Banks depend on reserves and rules issued by the fed, and those reserves and rules are subject to arbitrary supply changes.

It is impossible for a non sanctioned bank to get reserve notes or have authorization to create notes banks lend out representative of that (dollars).

In a world where fractional reserve banking still exists, but is backed by bitcoin, you’d have lots of “bitcoin notes” being created, NOT bitcoin. No one would be creating new bitcoin apart from miners.

The faith in a “bitcoin note” would be tied to it’s ability to be exchanged for actual bitcoin in a wallet address.

The benefit (or downside, depending on your perspective) is that a central government would not have complete and total control over the supply of reserves that the banks get, and if banks lent poorly, they couldn’t get new emergency reserves from thin air. They’d have to get bitcoin from someone or go under.

There would be a fixed supply of the underlying reserve that people pass around iou’s for.

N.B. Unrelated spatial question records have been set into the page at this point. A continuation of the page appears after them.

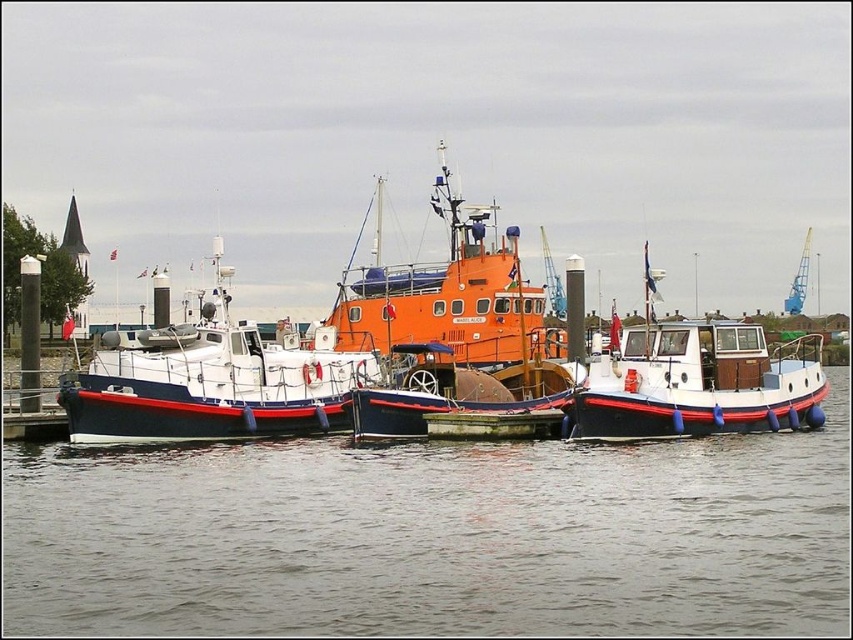
Question: Is smooth water at center thinner than orange matte tugboat at center?

Choices:
 (A) no
 (B) yes

Answer: (A)

Question: Is smooth water at center wider than orange matte tugboat at center?

Choices:
 (A) yes
 (B) no

Answer: (A)

Question: Which point appears farthest from the camera in this image?

Choices:
 (A) (157, 406)
 (B) (578, 499)
 (C) (581, 419)
 (D) (380, 285)

Answer: (D)

Question: Can you confirm if white matte boat at left is bigger than white matte boat at center?

Choices:
 (A) no
 (B) yes

Answer: (B)

Question: Which point is closer to the camera?

Choices:
 (A) smooth water at center
 (B) white matte boat at left
 (C) orange matte tugboat at center

Answer: (A)

Question: Which object appears farthest from the camera in this image?

Choices:
 (A) orange matte tugboat at center
 (B) white matte boat at center

Answer: (A)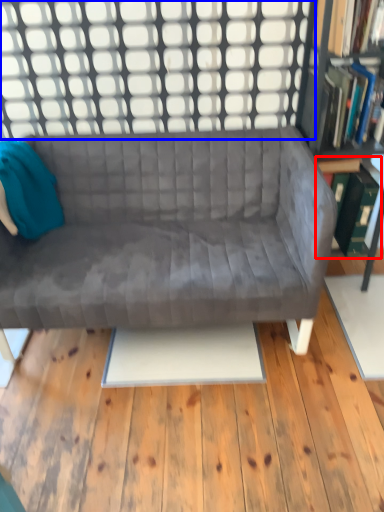
Question: Which object is closer to the camera taking this photo, shelf (highlighted by a red box) or window (highlighted by a blue box)?

Choices:
 (A) shelf
 (B) window

Answer: (B)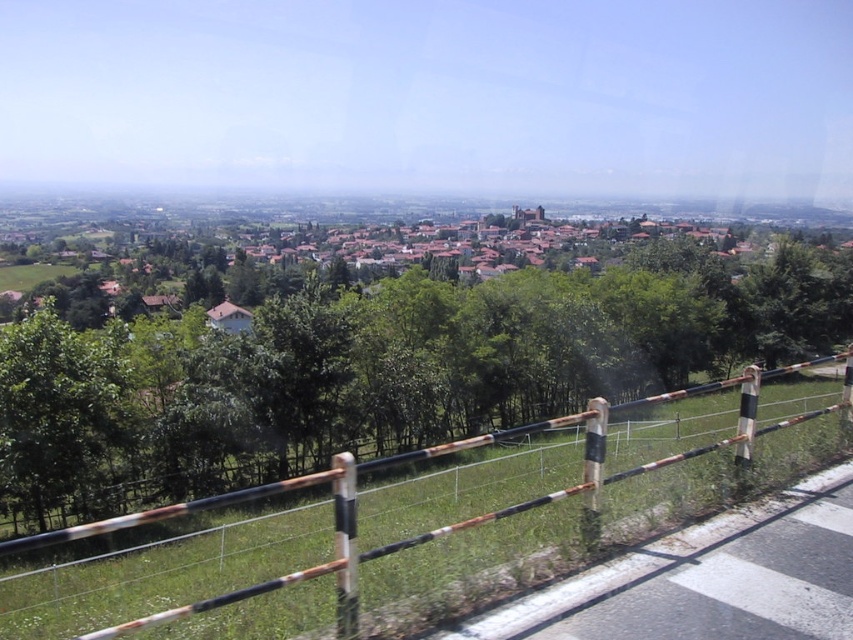
Describe the element at coordinates (428, 522) in the screenshot. I see `rusty metal fence at lower right` at that location.

Is rusty metal fence at lower right to the right of brown tiled roofs at center from the viewer's perspective?

Correct, you'll find rusty metal fence at lower right to the right of brown tiled roofs at center.

The width and height of the screenshot is (853, 640). What do you see at coordinates (428, 522) in the screenshot?
I see `rusty metal fence at lower right` at bounding box center [428, 522].

Find the location of a particular element. The width and height of the screenshot is (853, 640). rusty metal fence at lower right is located at coordinates (428, 522).

Does green leafy tree at center have a greater height compared to brown tiled roofs at center?

No, green leafy tree at center is not taller than brown tiled roofs at center.

Between green leafy tree at center and brown tiled roofs at center, which one appears on the left side from the viewer's perspective?

Positioned to the left is brown tiled roofs at center.

Which is behind, point (341, 369) or point (843, 314)?

The point (843, 314) is behind.

This screenshot has width=853, height=640. I want to click on green leafy tree at center, so click(380, 372).

Between green leafy tree at center and rusty metal fence at lower right, which one appears on the right side from the viewer's perspective?

green leafy tree at center

This screenshot has width=853, height=640. What do you see at coordinates (380, 372) in the screenshot?
I see `green leafy tree at center` at bounding box center [380, 372].

Who is more distant from viewer, (498, 394) or (384, 564)?

Point (498, 394)

This screenshot has height=640, width=853. In order to click on green leafy tree at center in this screenshot , I will do `click(380, 372)`.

> In a world where fractional reserve banking still exists, but is backed by bitcoin, you’d have lots of “bitcoin notes” being created, NOT bitcoin. No one would be creating new bitcoin apart from miners.

No, this is a misunderstanding of how fractional reserve banking works. Bank deposits are money, despite the fact that they might be only partially backed with reserves. Bank deposits are not IOUs. And the same is true of bitcoin deposits held by the public at crypto-exchanges. Theses bitcoin balances are bitcoins, despite the fact that they might be only partially backed with reserves. These are not a "bitcoin notes", but actual bitcoins. And therefore more bitcoins can be created by exchanges simply by lowering their reserve ratio.


> the same is true of bitcoin deposits held by the public at crypto-exchanges. These bitcoin balances are bitcoin

No, those balances are not bitcoin.

If it is not a balance assigned in the distributed ledger, it is not bitcoin.

I understand that the ious in the dollar system are the money. You are misunderstanding the difference in how the reserves would be generated in a world backed by bitcoin. Saying bitcoin is the same as an iou not on chain is an egregious misrepresentation.

Bitcoin in a world with “bitcoin notes” backed by fractional reserve banking would be very similar to gold when dollars used to be exchangeable for a set amount of gold. It is not the dollar in that comparison, it is the gold. But it has the added property that it is easily transportable and could also act as a direct form of payment.

It is not practical to buy a sandwich with the equivalent dollar amount of gold, even when there was a static exchange rate between the two when we were on the gold standard.

It would, however, be practical to ALSO directly exchange bitcoin, in addition to exchanging “bitcoin notes”. Direct exchange is the original vision of crypto, but a world where people primarily exchange “bitcoin notes” instead of bitcoin still benefits from the fixed supply of what the note can be exchanged for.